Objective: The primary objective in Folkstyle wrestling is to gain control of your opponent and to ultimately pin your opponent by holding your opponent’s back (both shoulder blades simultaneously) to the mat for at least two seconds. Many matches end before either wrestler is able to score a pin. The secondary objective is to score more points than your opponent so that you can win by decision in the absence of a pin.

Match Basics:

Wrestling matches consist of 3 periods. Periods can vary in length from one minute in duration for younger age groups, to as long as three minutes for college wrestling. Either wrestler can win the match at any time if they are able to pin their opponent or develop a lead of more than 15 points. Otherwise, the wrestler that can accumulate the most points by the end of the third period (or after overtime in the case of a tie) wins the match. There are only two positions from which referees start, or continue a match.

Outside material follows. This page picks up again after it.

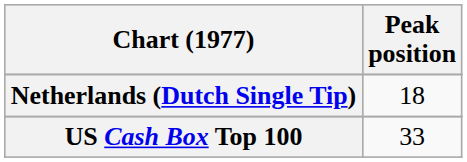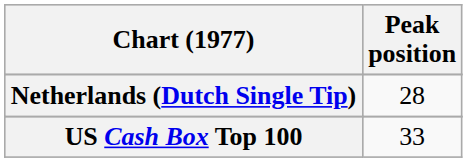Netherlands (Dutch Single Tip) | Peak position: 18 -> 28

The first is neutral position, with both wrestlers standing and facing each other. The other is the referee’s position, one wrestler starts on his hands and knees down on the mat, and the other starts on top, behind and in control.

The first period always begins in the neutral position. Each wrestler has their choice in one of the remaining periods, to choose to start from top or bottom referee’s position, or in the neutral position. If the action must be stopped before the end of a period, the referee restarts the wrestlers in the starting position that best reflects the position the wrestlers were in when the action was stopped.


The scoring system is rather simple. Takedowns (when from a neutral or standing position one wrestler is able to bring the other to the mat and gain control) are worth 2 points.    Escapes (when the bottom wrestler is able to break free from the top wrestler and revert back to a neutral position) are worth 1 point.     Reversals, (when a wrestler on the bottom is able to reverse the control so that the opponent is on the bottom) are worth 2 points.   Back points (also called near fall) are awarded when one wrestler comes close to pinning the other (i.e. exposing the other wrestler’s back) and are worth 2 or 3 points depending on the length of time that the opponent’s back is exposed. In addition, penalty points can be awarded when the opposing wrestler performs illegal moves or is penalized for excessive stalling.